Thread (79 messages) 79 messages, 32 authors, 2021-10-23

Re: Old platforms: bring out your dead

From: Andy Shevchenko <hidden>
Date: 2021-01-13 10:28:26
Also in: lkml

On Mon, Jan 11, 2021 at 11:55 AM David Laight [off-list ref] wrote:
From: Arnd Bergmann
quoted
Sent: 09 January 2021 21:53

On Sat, Jan 9, 2021 at 6:56 AM Willy Tarreau [off-list ref] wrote:
quoted
On Fri, Jan 08, 2021 at 11:55:06PM +0100, Arnd Bergmann wrote:
quoted
* 80486SX/DX: 80386 CPUs were dropped in 2012, and there are
  indications that 486 have no users either on recent kernels.
  There is still the Vortex86 family of SoCs, and the oldest of those were
  486SX-class, but all the modern ones are 586-class.

• _Data segment_
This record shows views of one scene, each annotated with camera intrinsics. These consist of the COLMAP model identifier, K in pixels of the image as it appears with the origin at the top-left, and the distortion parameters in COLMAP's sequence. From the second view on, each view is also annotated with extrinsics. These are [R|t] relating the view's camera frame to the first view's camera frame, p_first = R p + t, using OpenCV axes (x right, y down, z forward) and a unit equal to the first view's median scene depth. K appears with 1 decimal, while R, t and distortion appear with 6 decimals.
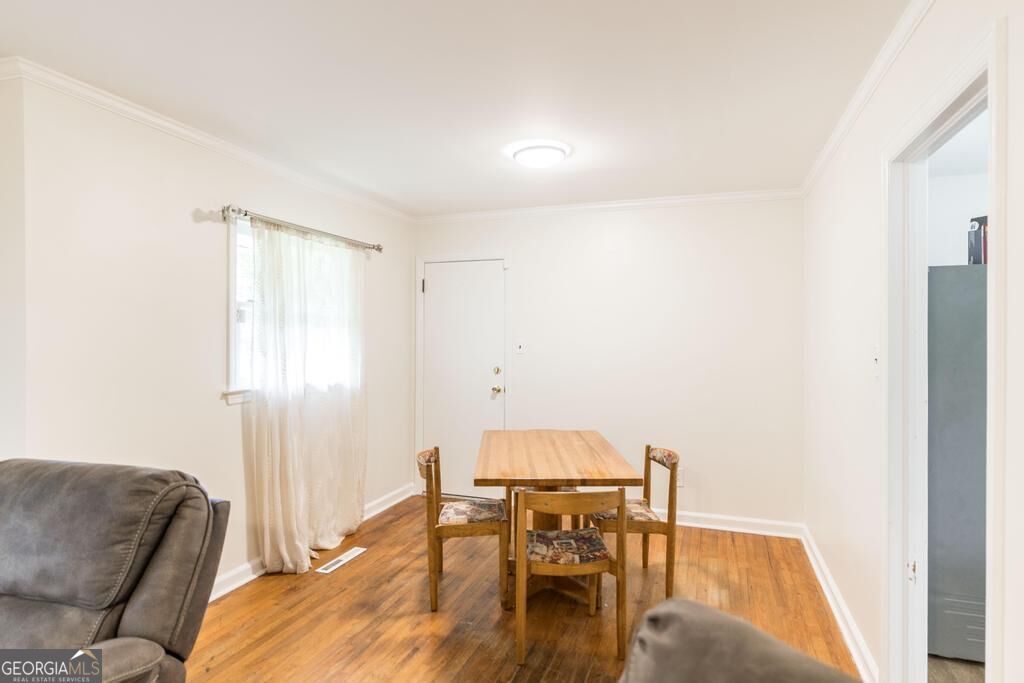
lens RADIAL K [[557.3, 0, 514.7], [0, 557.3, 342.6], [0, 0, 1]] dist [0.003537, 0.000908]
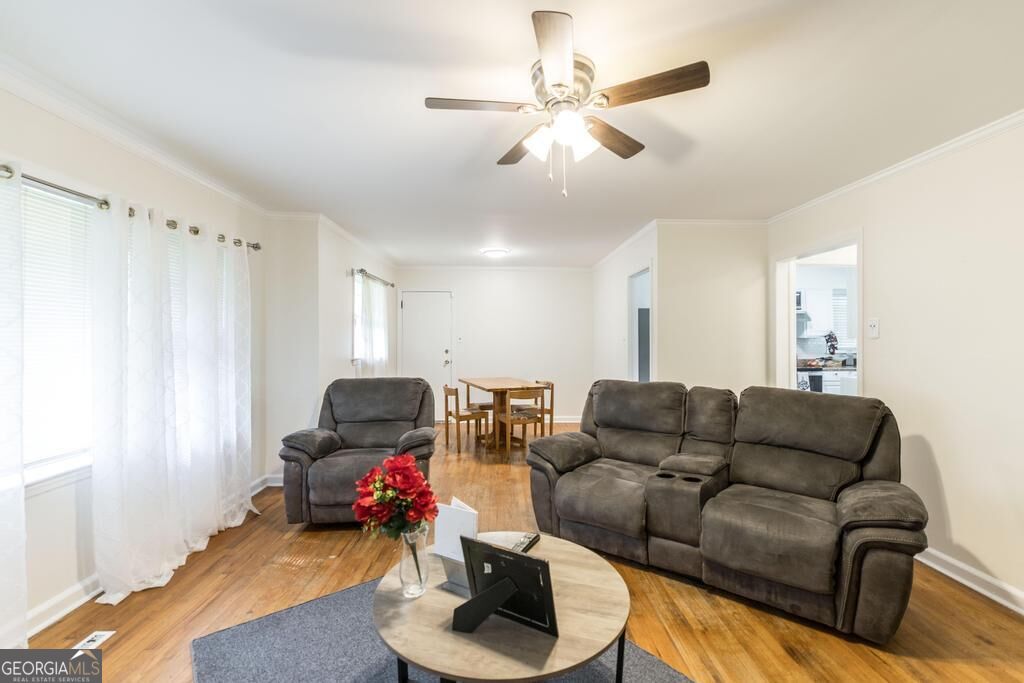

• _Action item_
Reproduce the mailing-list message about old platforms word for word, from start to finish. These lines come from a separate source.

• _Written solution_
Thread (79 messages) 79 messages, 32 authors, 2021-10-23

Re: Old platforms: bring out your dead

From: Andy Shevchenko <hidden>
Date: 2021-01-13 10:28:26
Also in: lkml

On Mon, Jan 11, 2021 at 11:55 AM David Laight [off-list ref] wrote:
From: Arnd Bergmann
quoted
Sent: 09 January 2021 21:53

On Sat, Jan 9, 2021 at 6:56 AM Willy Tarreau [off-list ref] wrote:
quoted
On Fri, Jan 08, 2021 at 11:55:06PM +0100, Arnd Bergmann wrote:
quoted
* 80486SX/DX: 80386 CPUs were dropped in 2012, and there are
  indications that 486 have no users either on recent kernels.
  There is still the Vortex86 family of SoCs, and the oldest of those were
  486SX-class, but all the modern ones are 586-class.